• [WHAT THIS TASK INVOLVES]:
Using the listing below, copy exactly each line from the one that has "Artisan Dellinger : votre" through the one that has "Главная страница"; omit the pictures.

• [LISTED ENTRIES]:
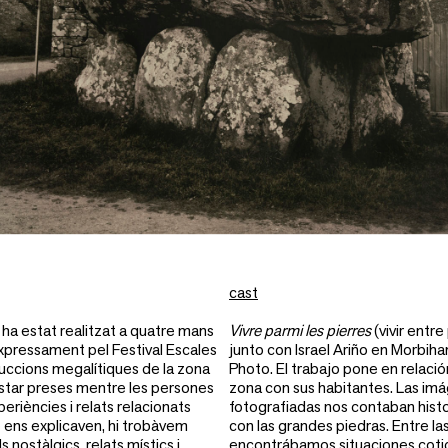
cast
 ha estat realitzat a quatre mans
Vivre parmi les pierres
(vivir entr
expressament pel Festival Escales
junto con Israel Ariño en Morbih
truccions megalítiques de la zona
Photo. El trabajo pone en relació
estar preses mentre les persones
zona con sus habitantes. Las im
eriències i relats relacionats
fotografiadas nos contaban histo
 ens explicaven, hi trobàvem
con las grandes piedras. Entre l
s nostàlgics, relats místics i
encontrábamos situaciones cotidi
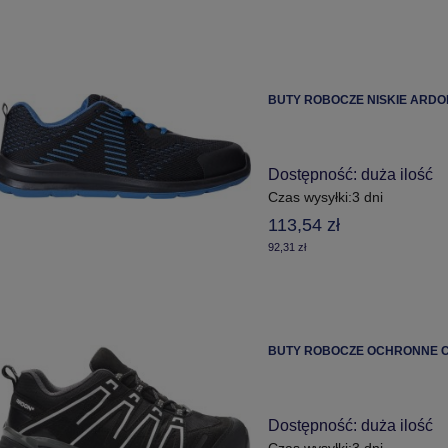
BUTY ROBOCZ
Dostępność:
duża ilość
Czas wysyłki:
3 dni
113,54 zł
92,31 zł
Dostępność:
duża ilość
Czas wysyłki:
3 dni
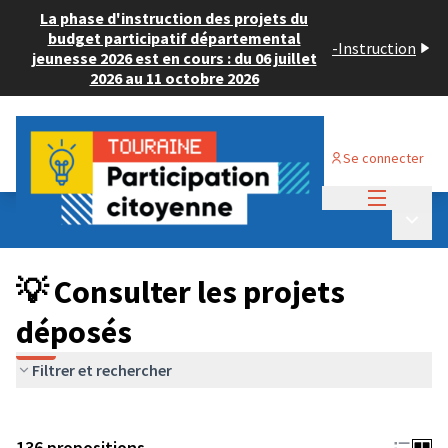
La phase d'instruction des projets du
budget participatif départemental
-
Instruction
jeunesse 2026 est en cours : du 06 juillet
2026 au 11 octobre 2026
Se connecter
Menu princi
Budget Participatif JEUNESSE 2024
/
Menu p
💡 Consulter les projets déposés
💡 Consulter les projets
déposés
Filtrer et rechercher
136 propositions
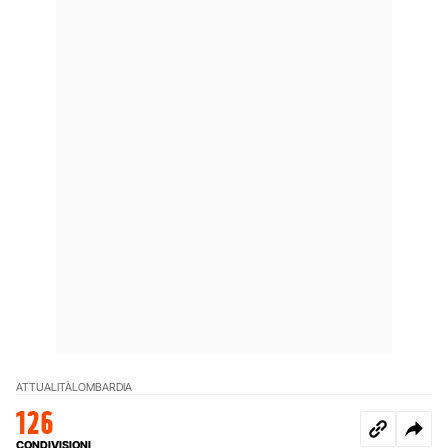
ATTUALITÀ
LOMBARDIA
126
CONDIVISIONI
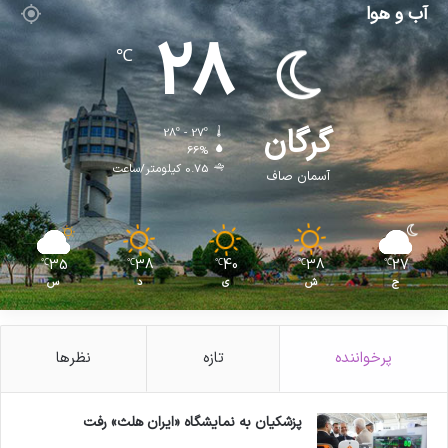
آب و هوا
28
℃
گرگان
28º - 27º
66%
0.75 کیلومتر/ساعت
آسمان صاف
35
38
40
38
27
℃
℃
℃
℃
℃
ج
ش
ی
د
س
پرخواننده
تازه
نظرها
پزشکیان به نمایشگاه «ایران هلث» رفت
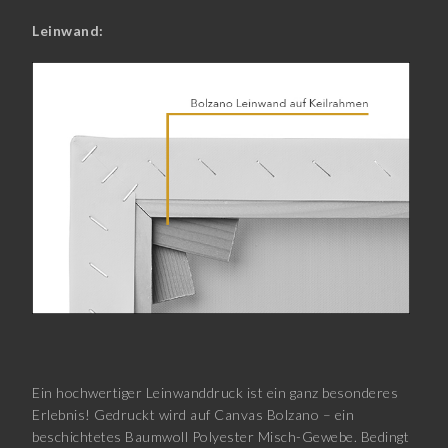
Leinwand:
Ein hochwertiger Leinwanddruck ist ein ganz besonderes
Erlebnis! Gedruckt wird auf Canvas Bolzano – ein
beschichtetes Baumwoll Polyester Misch-Gewebe. Bedingt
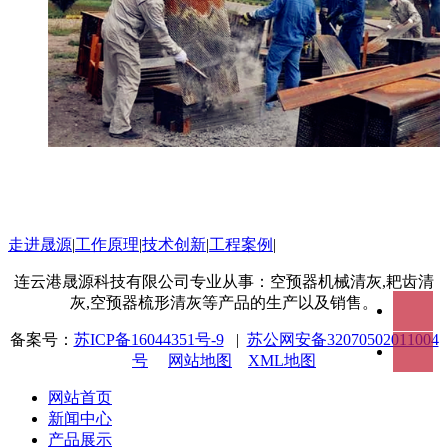
走进晟源
|
工作原理
|
技术创新
|
工程案例
|
连云港晟源科技有限公司专业从事：空预器机械清灰,耙齿清
灰,空预器梳形清灰等产品的生产以及销售。
备案号：
苏ICP备16044351号-9
|
苏公网安备32070502011004
号
网站地图
XML地图
网站首页
新闻中心
产品展示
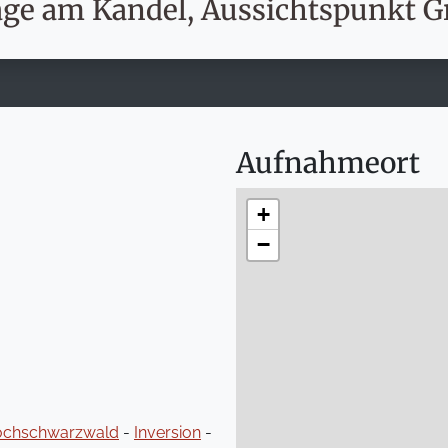
age am Kandel, Aussichtspunkt G
Aufnahmeort
+
−
chschwarzwald
-
Inversion
-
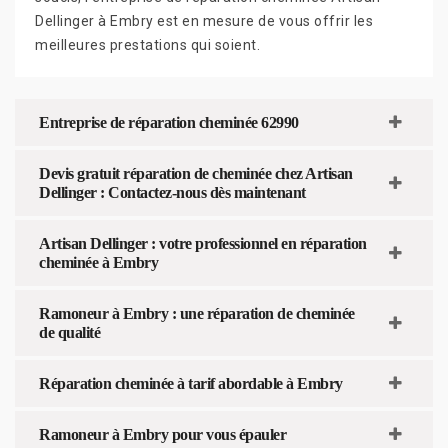
Dellinger à Embry est en mesure de vous offrir les
meilleures prestations qui soient.
Entreprise de réparation cheminée 62990
Devis gratuit réparation de cheminée chez Artisan
Dellinger : Contactez-nous dès maintenant
Artisan Dellinger : votre professionnel en réparation
cheminée à Embry
Ramoneur à Embry : une réparation de cheminée
de qualité
Réparation cheminée à tarif abordable à Embry
Ramoneur à Embry pour vous épauler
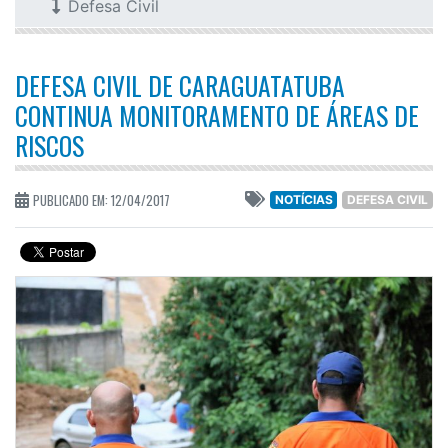
Defesa Civil
DEFESA CIVIL DE CARAGUATATUBA
CONTINUA MONITORAMENTO DE ÁREAS DE
RISCOS
PUBLICADO EM: 12/04/2017
NOTÍCIAS
DEFESA CIVIL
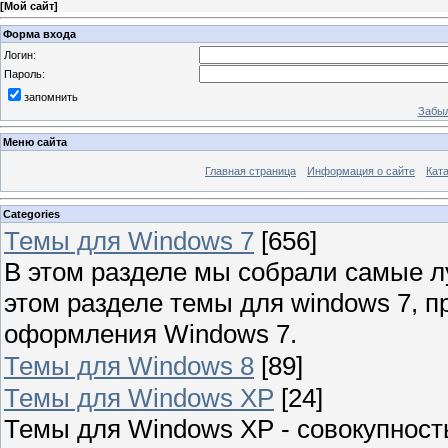
[
Мой сайт
]
Форма входа
Логин:
Пароль:
запомнить
Забыл
Меню сайта
Главная страница
Информация о сайте
Кат
Categories
Темы для Windows 7
[656]
В этом разделе мы собрали самые л
этом разделе темы для windows 7, 
оформления Windows 7.
Темы для Windows 8
[89]
Темы для Windows XP
[24]
Темы для Windows XP - совокупност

• [THE COMPLETED TASK]:
Artisan Dellinger : votre professionnel en réparation
cheminée à Embry
Ramoneur à Embry : une réparation de cheminée
de qualité
Réparation cheminée à tarif abordable à Embry
Ramoneur à Embry pour vous épauler
Defesa Civil
DEFESA CIVIL DE CARAGUATATUBA
CONTINUA MONITORAMENTO DE ÁREAS DE
RISCOS
PUBLICADO EM: 12/04/2017
NOTÍCIAS
DEFESA CIVIL
[
Мой сайт
]
Форма входа
Логин:
Пароль:
запомнить
Забыл
Меню сайта
Главная страница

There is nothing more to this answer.